▶ [Aim of the exercise]
Rewrite the lines below, changing "COLMAP model name" to "camera model name" and keeping everything else the same. Leave the pictures out.

▶ [Recorded data]

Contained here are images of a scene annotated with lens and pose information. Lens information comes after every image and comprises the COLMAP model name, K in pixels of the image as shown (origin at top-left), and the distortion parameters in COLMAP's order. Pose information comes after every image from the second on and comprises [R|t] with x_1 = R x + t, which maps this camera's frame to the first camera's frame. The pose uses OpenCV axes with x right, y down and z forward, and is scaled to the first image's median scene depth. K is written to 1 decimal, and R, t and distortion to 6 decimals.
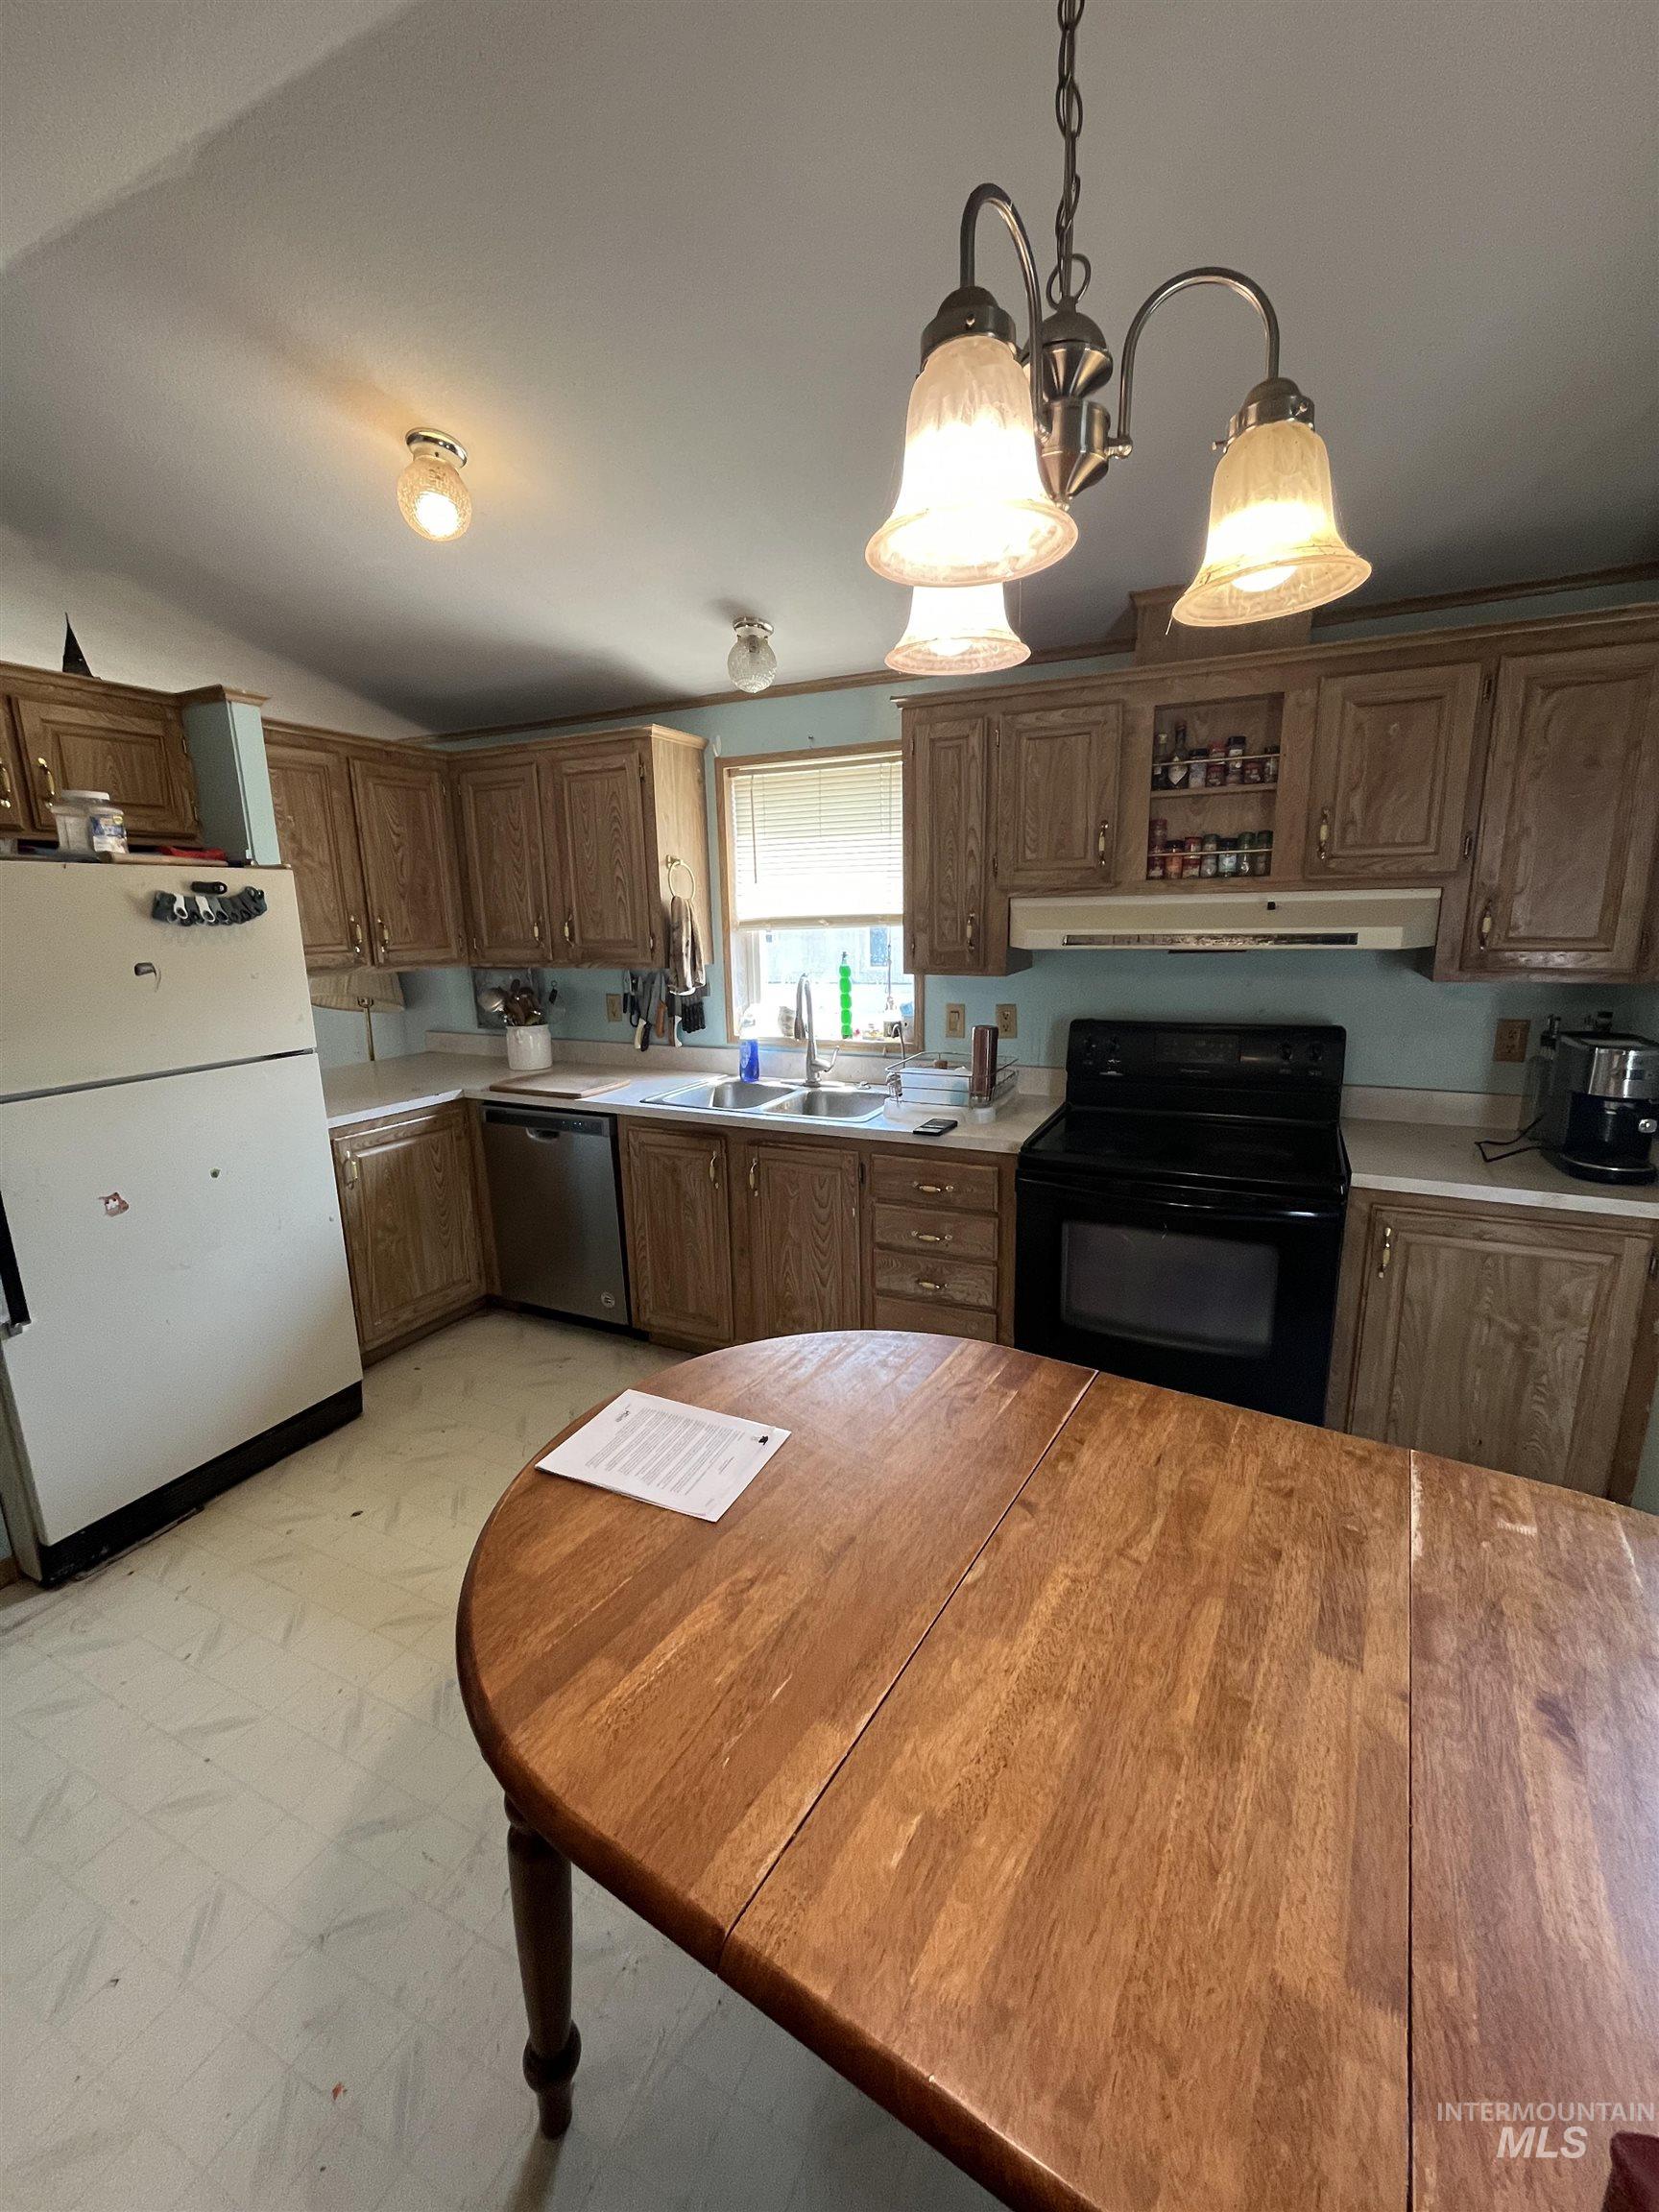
lens RADIAL K [[893.6, 0, 830.2], [0, 893.6, 1106.1], [0, 0, 1]] dist [-0.022909, -0.000051]
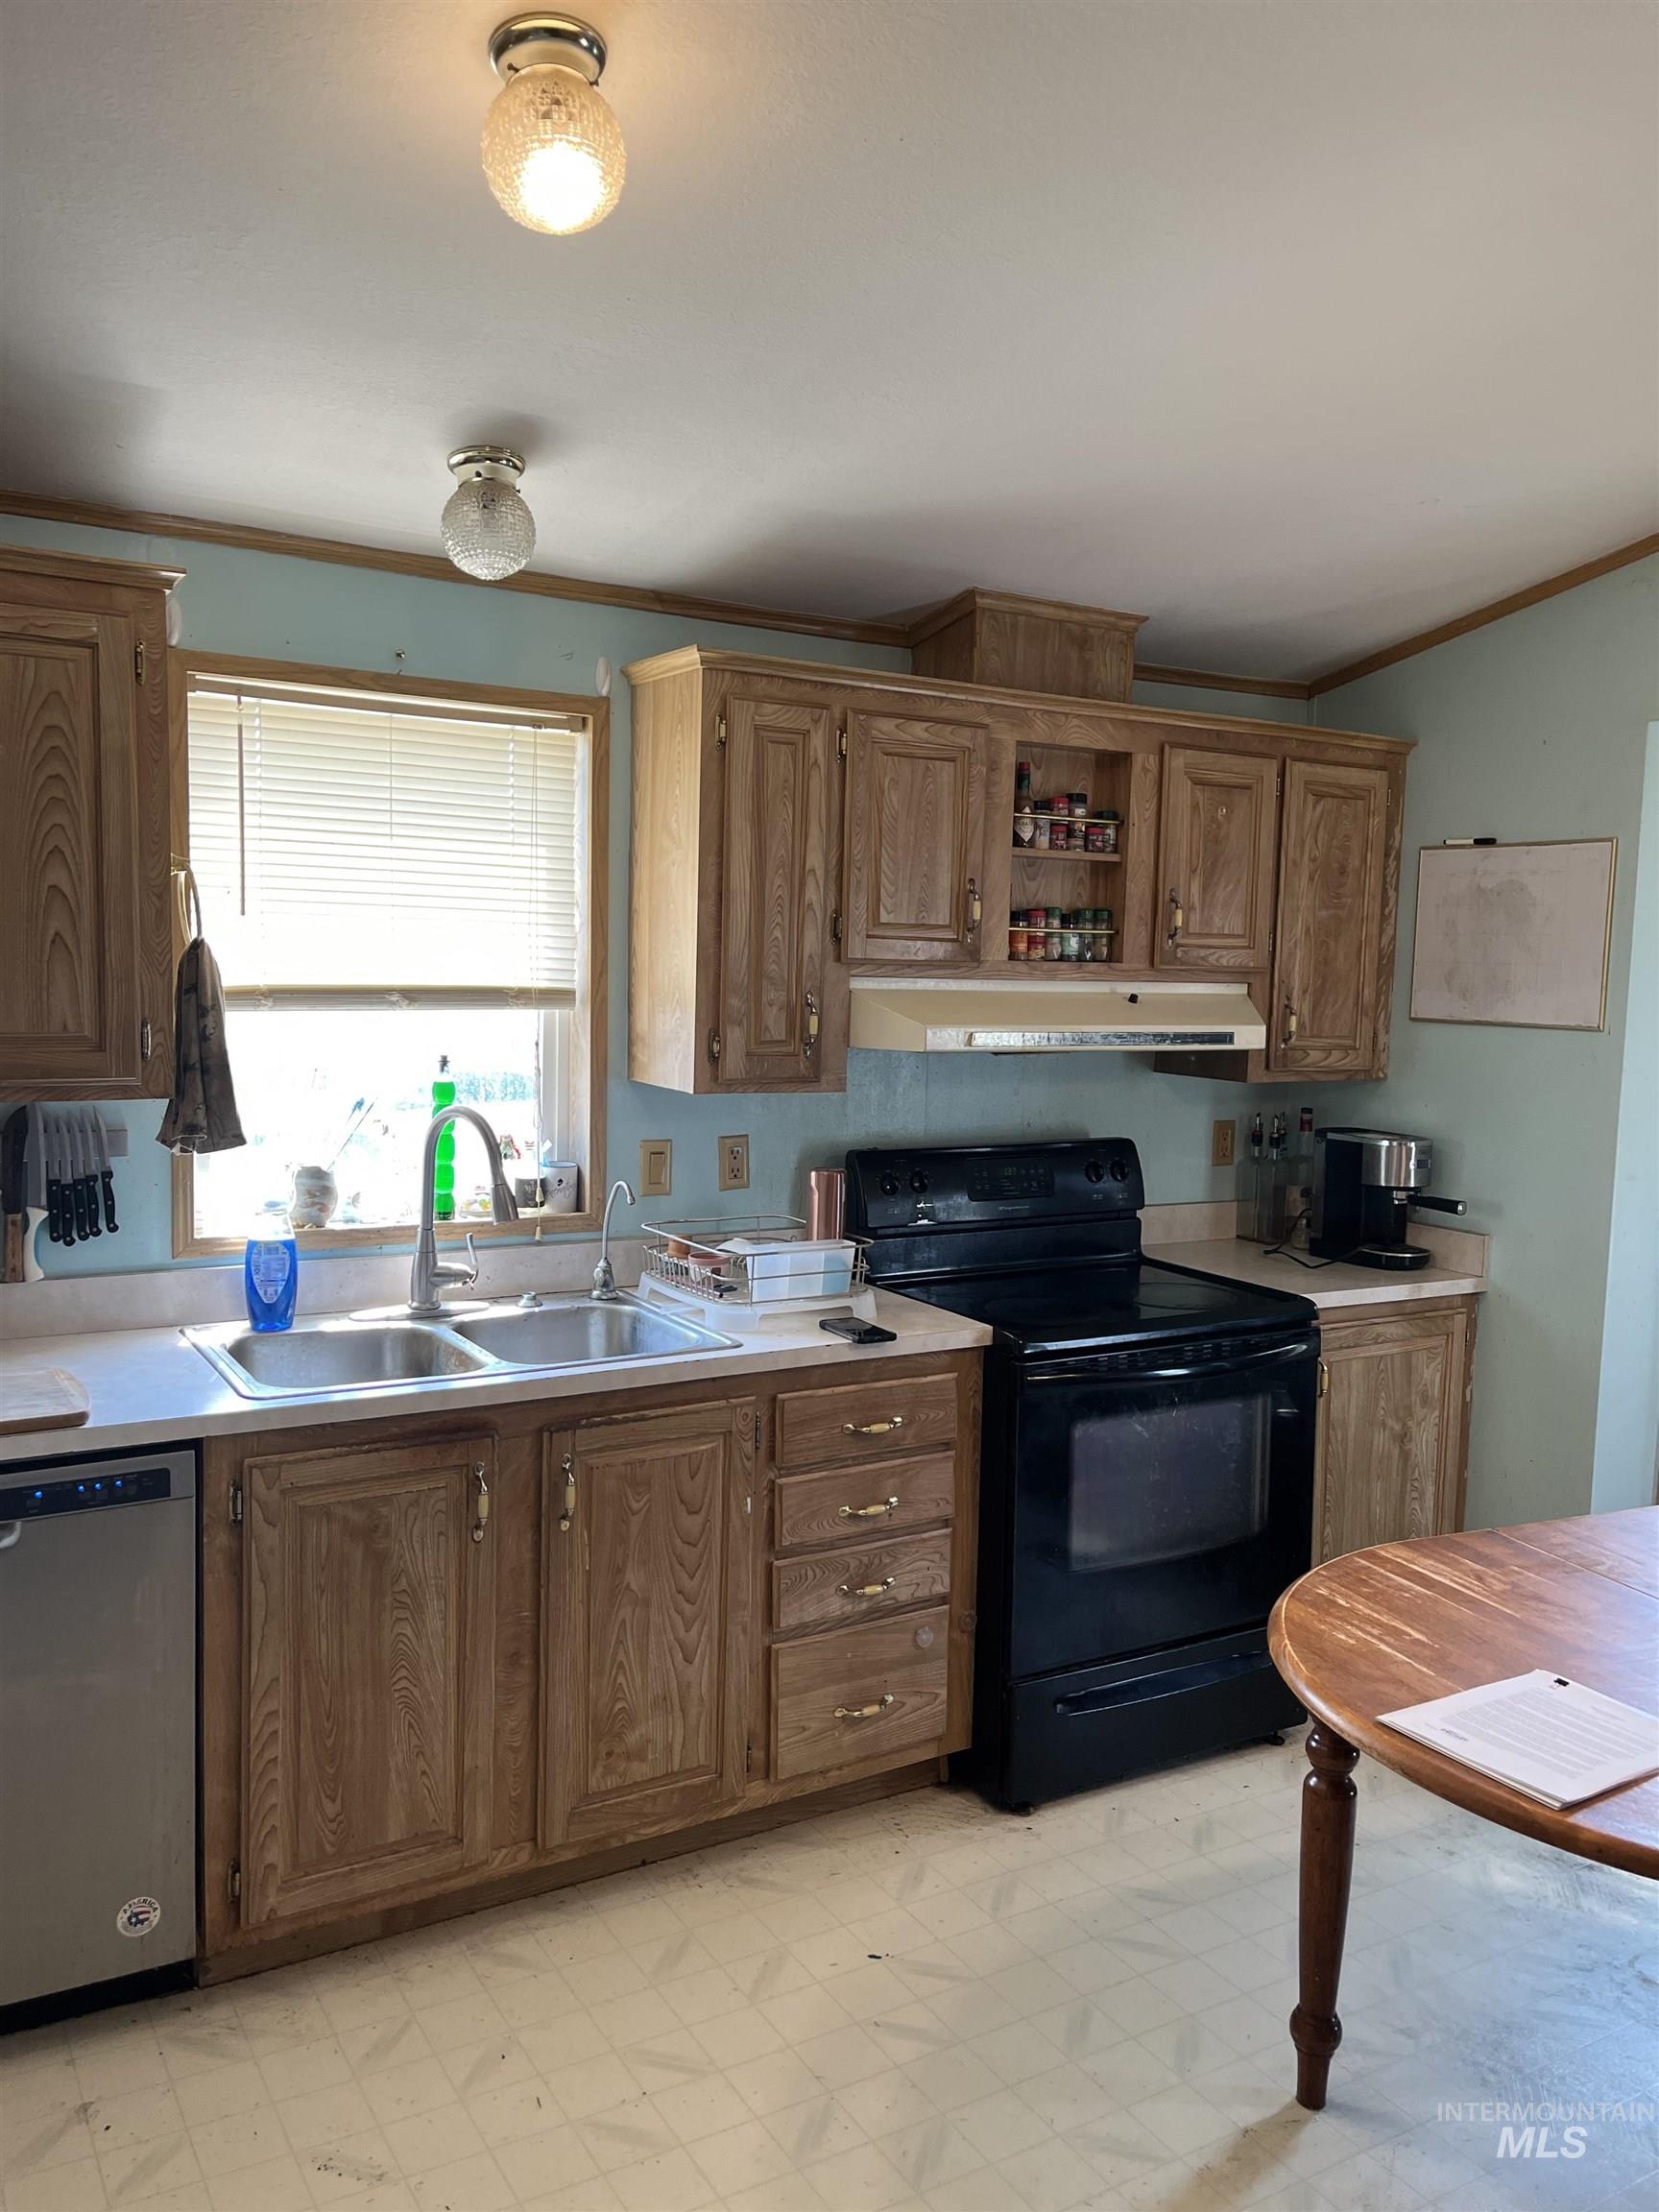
lens RADIAL K [[1679.3, 0, 829.4], [0, 1679.3, 1108.2], [0, 0, 1]] dist [0.014519, -0.014889]
pose [[0.546526, -0.037657, 0.836595, -0.928522], [0.141601, 0.988760, -0.047998, -0.082898], [-0.825384, 0.144695, 0.545715, 0.365087]]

▶ [Response area]
Contained here are images of a scene annotated with lens and pose information. Lens information comes after every image and comprises the camera model name, K in pixels of the image as shown (origin at top-left), and the distortion parameters in COLMAP's order. Pose information comes after every image from the second on and comprises [R|t] with x_1 = R x + t, which maps this camera's frame to the first camera's frame. The pose uses OpenCV axes with x right, y down and z forward, and is scaled to the first image's median scene depth. K is written to 1 decimal, and R, t and distortion to 6 decimals.
lens RADIAL K [[893.6, 0, 830.2], [0, 893.6, 1106.1], [0, 0, 1]] dist [-0.022909, -0.000051]
lens RADIAL K [[1679.3, 0, 829.4], [0, 1679.3, 1108.2], [0, 0, 1]] dist [0.014519, -0.014889]
pose [[0.546526, -0.037657, 0.836595, -0.928522], [0.141601, 0.988760, -0.047998, -0.082898], [-0.825384, 0.144695, 0.545715, 0.365087]]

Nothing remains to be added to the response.